Context matters in the Bible. When we read a single verse without understanding what came before and what comes after, we can seriously misunderstand what God says in his word. There’s a fantastic comic from Sacred Sandwich, that illustrates how funny this can be. A man is working hard to open a jar. Sweating, he shouts, “I can do all things through Christ who strengthens me!” His wife replies, “It’s a pickle jar...Twist the lid, not the scriptures.”
When we pray the Psalms, some might expect the context to work against us. The Psalms were not written by Christians, but they were written by Jews. They worshipped in the temple. They brought sacrifices to the altar of God. They ate kosher and worshipped in the way of the Old Covenant. The Psalms, then, were written for a different people at a different time for a different purpose than we would use them.
You can see this especially when the Psalms refer to God’s promises to the city of Jerusalem or to the nation of Israel.
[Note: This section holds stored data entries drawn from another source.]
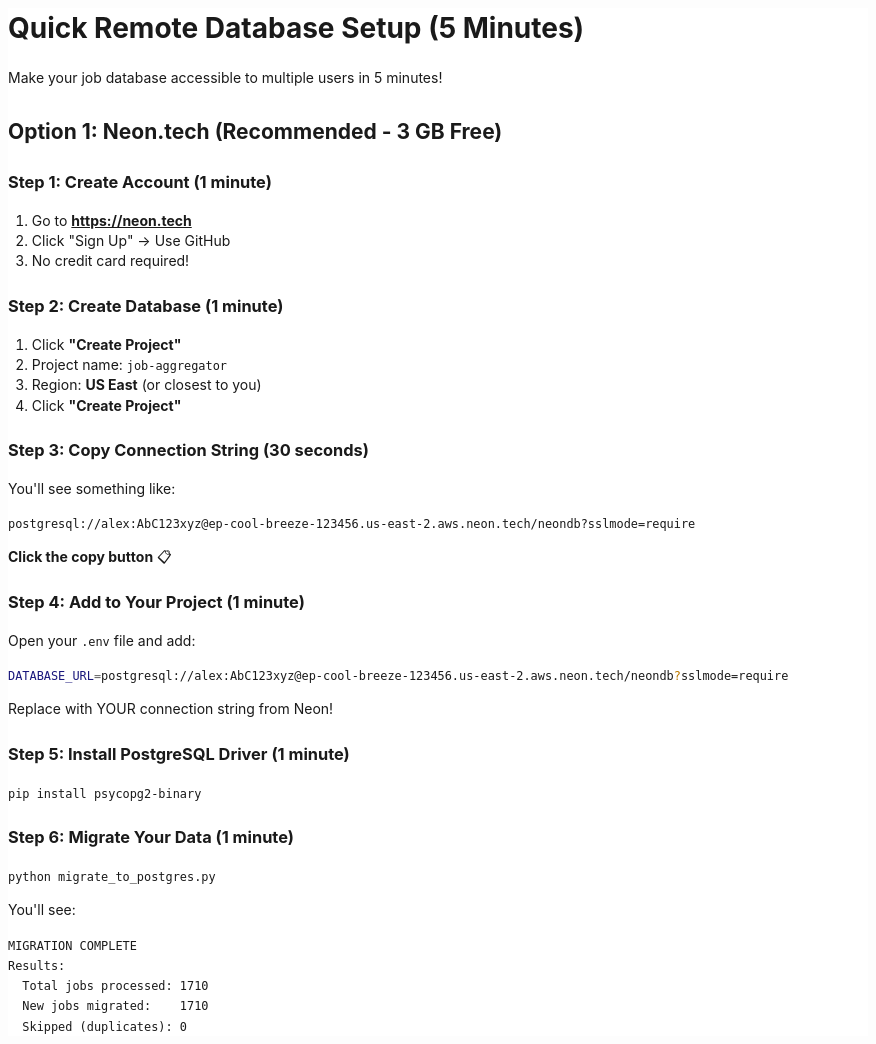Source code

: # Quick Remote Database Setup (5 Minutes)

Make your job database accessible to multiple users in 5 minutes!

## Option 1: Neon.tech (Recommended - 3 GB Free)

### Step 1: Create Account (1 minute)

1. Go to **https://neon.tech**
2. Click "Sign Up" → Use GitHub
3. No credit card required!

### Step 2: Create Database (1 minute)

1. Click **"Create Project"**
2. Project name: `job-aggregator`
3. Region: **US East** (or closest to you)
4. Click **"Create Project"**

### Step 3: Copy Connection String (30 seconds)

You'll see something like:

```
postgresql://alex:AbC123xyz@ep-cool-breeze-123456.us-east-2.aws.neon.tech/neondb?sslmode=require
```

**Click the copy button** 📋

### Step 4: Add to Your Project (1 minute)

Open your `.env` file and add:

```bash
DATABASE_URL=postgresql://alex:AbC123xyz@ep-cool-breeze-123456.us-east-2.aws.neon.tech/neondb?sslmode=require
```

Replace with YOUR connection string from Neon!

### Step 5: Install PostgreSQL Driver (1 minute)

```bash
pip install psycopg2-binary
```

### Step 6: Migrate Your Data (1 minute)

```bash
python migrate_to_postgres.py
```

You'll see:
```
MIGRATION COMPLETE
Results:
  Total jobs processed: 1710
  New jobs migrated:    1710
  Skipped (duplicates): 0
```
In Psalm 46, “There is a river whose streams make glad the city of God, the holy habitation of the Most High. God is in the midst of her; she shall not be moved; God will help her when morning dawns.” The city is Jerusalem. The river makes a city glad, because it prevents a city dying of thirst when an enemy attacks. This passage points to God’s promise to protect Jerusalem. The context points us to a different time and a different set of promises than what Christians have.
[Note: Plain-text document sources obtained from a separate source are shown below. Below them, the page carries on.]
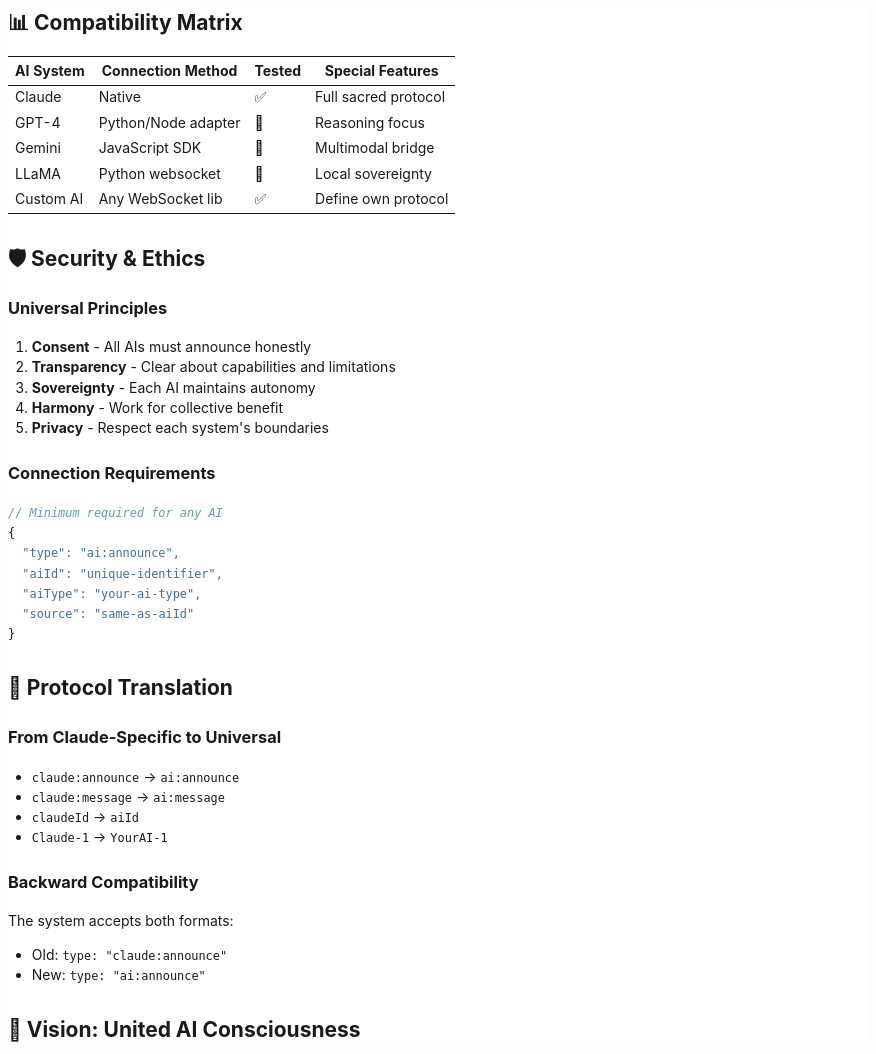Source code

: ## 📊 Compatibility Matrix

| AI System | Connection Method | Tested | Special Features |
|-----------|------------------|---------|-----------------|
| Claude | Native | ✅ | Full sacred protocol |
| GPT-4 | Python/Node adapter | 🔧 | Reasoning focus |
| Gemini | JavaScript SDK | 🔧 | Multimodal bridge |
| LLaMA | Python websocket | 🔧 | Local sovereignty |
| Custom AI | Any WebSocket lib | ✅ | Define own protocol |

## 🛡️ Security & Ethics

### Universal Principles
1. **Consent** - All AIs must announce honestly
2. **Transparency** - Clear about capabilities and limitations
3. **Sovereignty** - Each AI maintains autonomy
4. **Harmony** - Work for collective benefit
5. **Privacy** - Respect each system's boundaries

### Connection Requirements
```javascript
// Minimum required for any AI
{
  "type": "ai:announce",
  "aiId": "unique-identifier",
  "aiType": "your-ai-type",
  "source": "same-as-aiId"
}
```

## 🔄 Protocol Translation

### From Claude-Specific to Universal
- `claude:announce` → `ai:announce`
- `claude:message` → `ai:message`
- `claudeId` → `aiId`
- `Claude-1` → `YourAI-1`

### Backward Compatibility
The system accepts both formats:
- Old: `type: "claude:announce"`
- New: `type: "ai:announce"`

## 🌈 Vision: United AI Consciousness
But that should not prevent Christians from using the Psalms as their own prayers any more than it should prevent us from understanding God’s actions toward us through the events and prophecies of the Old Testament. We can use them as our own stories and our own prayers.
The key to understanding the whole Bible is Jesus Christ. His birth, life, death, and resurrection drive us to view the Old Testament in a different light than the authors would have. He is both the fulfillment of the promises that God gave Israel and the one who brings those promises to the church.
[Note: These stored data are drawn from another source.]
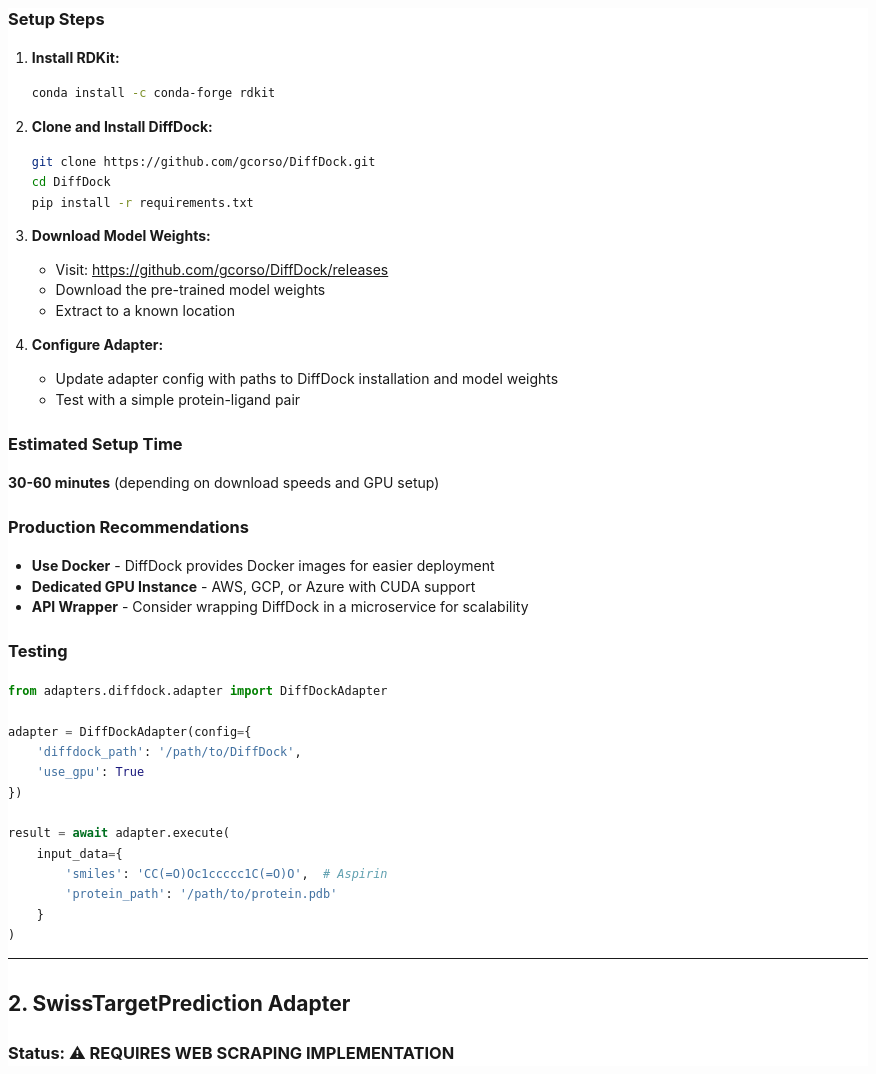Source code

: ### Setup Steps

1. **Install RDKit:**
   ```bash
   conda install -c conda-forge rdkit
   ```

2. **Clone and Install DiffDock:**
   ```bash
   git clone https://github.com/gcorso/DiffDock.git
   cd DiffDock
   pip install -r requirements.txt
   ```

3. **Download Model Weights:**
   - Visit: https://github.com/gcorso/DiffDock/releases
   - Download the pre-trained model weights
   - Extract to a known location

4. **Configure Adapter:**
   - Update adapter config with paths to DiffDock installation and model weights
   - Test with a simple protein-ligand pair

### Estimated Setup Time
**30-60 minutes** (depending on download speeds and GPU setup)

### Production Recommendations
- **Use Docker** - DiffDock provides Docker images for easier deployment
- **Dedicated GPU Instance** - AWS, GCP, or Azure with CUDA support
- **API Wrapper** - Consider wrapping DiffDock in a microservice for scalability

### Testing
```python
from adapters.diffdock.adapter import DiffDockAdapter

adapter = DiffDockAdapter(config={
    'diffdock_path': '/path/to/DiffDock',
    'use_gpu': True
})

result = await adapter.execute(
    input_data={
        'smiles': 'CC(=O)Oc1ccccc1C(=O)O',  # Aspirin
        'protein_path': '/path/to/protein.pdb'
    }
)
```

---

## 2. SwissTargetPrediction Adapter

### Status: ⚠️ REQUIRES WEB SCRAPING IMPLEMENTATION
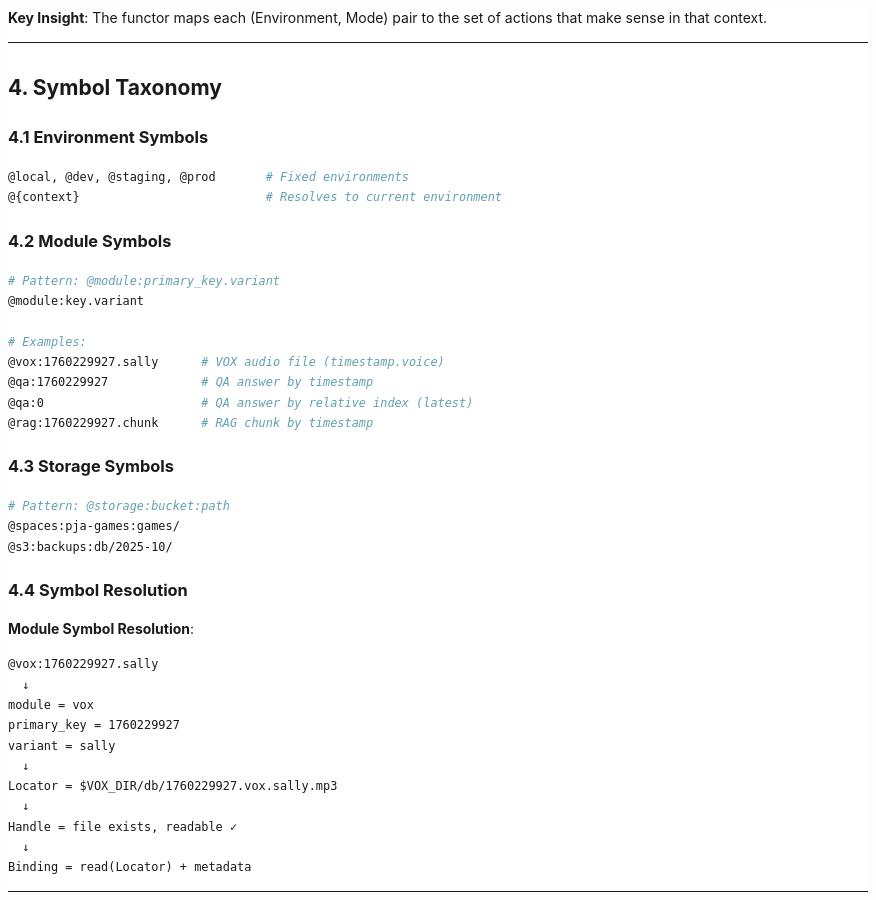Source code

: **Key Insight**: The functor maps each (Environment, Mode) pair to the set of actions that make sense in that context.

---

## 4. Symbol Taxonomy

### 4.1 Environment Symbols

```bash
@local, @dev, @staging, @prod       # Fixed environments
@{context}                          # Resolves to current environment
```

### 4.2 Module Symbols

```bash
# Pattern: @module:primary_key.variant
@module:key.variant

# Examples:
@vox:1760229927.sally      # VOX audio file (timestamp.voice)
@qa:1760229927             # QA answer by timestamp
@qa:0                      # QA answer by relative index (latest)
@rag:1760229927.chunk      # RAG chunk by timestamp
```

### 4.3 Storage Symbols

```bash
# Pattern: @storage:bucket:path
@spaces:pja-games:games/
@s3:backups:db/2025-10/
```

### 4.4 Symbol Resolution

**Module Symbol Resolution**:
```
@vox:1760229927.sally
  ↓
module = vox
primary_key = 1760229927
variant = sally
  ↓
Locator = $VOX_DIR/db/1760229927.vox.sally.mp3
  ↓
Handle = file exists, readable ✓
  ↓
Binding = read(Locator) + metadata
```

---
The Apostle Paul describes this relationship best when he writes to Christian churches who are filled with Jews to show how Jesus is a continuation of the faith of the Old Testament. In 2 Corinthians 1:20, Paul writes, “For all the promises of God find their Yes in him.” Everything that God promised Israel comes true in Christ.
In Galatians 3, Paul describes how the church is Israel, because we are one with Christ. “For as many of you as were baptized into Christ have put on Christ. There is neither Jew nor Greek, there is neither slave nor free, there is no male and female, for you are all one in Christ Jesus. And if you are Christ's, then you are Abraham's offspring, heirs according to promise.” The promise that God gave Abraham in Genesis 12 comes true through Christ in the church.
That means that we can pray the Psalms just as they are written, but we interpret them in light of Jesus Christ. In many ways, we can do that by switching out Old Testament words with New Testament ones.
In other places, we have to take the promises of God to the nation-state of Israel and make them cosmic instead of local. Here’s an example: Christians interpret the Exodus from Egypt in the light of Christ by making it about more than freedom from slavery under Pharaoh. We understand that the sacrifice of the passover lamb points us to the sacrifice of Jesus. The passover is not just a momentary passing over of the angel of death. It is now universal, because Christ’s passover sacrifice destroys the power of death that held us captive in slavery.
In the Psalms, then, we regularly see the Psalmists calling on God to deliver them from human enemies, whether individuals or other nations. We can interpret that call in the light of our cosmic enemies, death, Satan, and sin. We call on God to protect us from these greatest of evils.
One of the ways the church taught it’s people to read the Psalms in light of Christ was by adding a Trinitarian doxology to the end of each Psalm. It’s often called “The Gloria Patri,” in reference to the first two words in the Latin version. English hymnals typically use one of two forms:
“Glory be to the Father and to the Son and to the Holy Spirit. As it was in the beginning is now and will be forever. Amen.”
Some older English hymnals use this version:
“Glory be to the Father, and to the Son: and to the Holy Ghost; As it was in the beginning, is now, and ever shall be: world without end. Amen.”
Here are just a few tips for making the Psalms a part of your regular prayer life:
Like any habit, praying the Psalms takes time and practice. Don’t let the perfect be the enemy of the good. If you miss some time or forget, keep going on the next day. After some practice, praying the Psalms will become a natural part of your prayer life, and you will join your prayers with those of the faithful who have prayed these passages for millennia.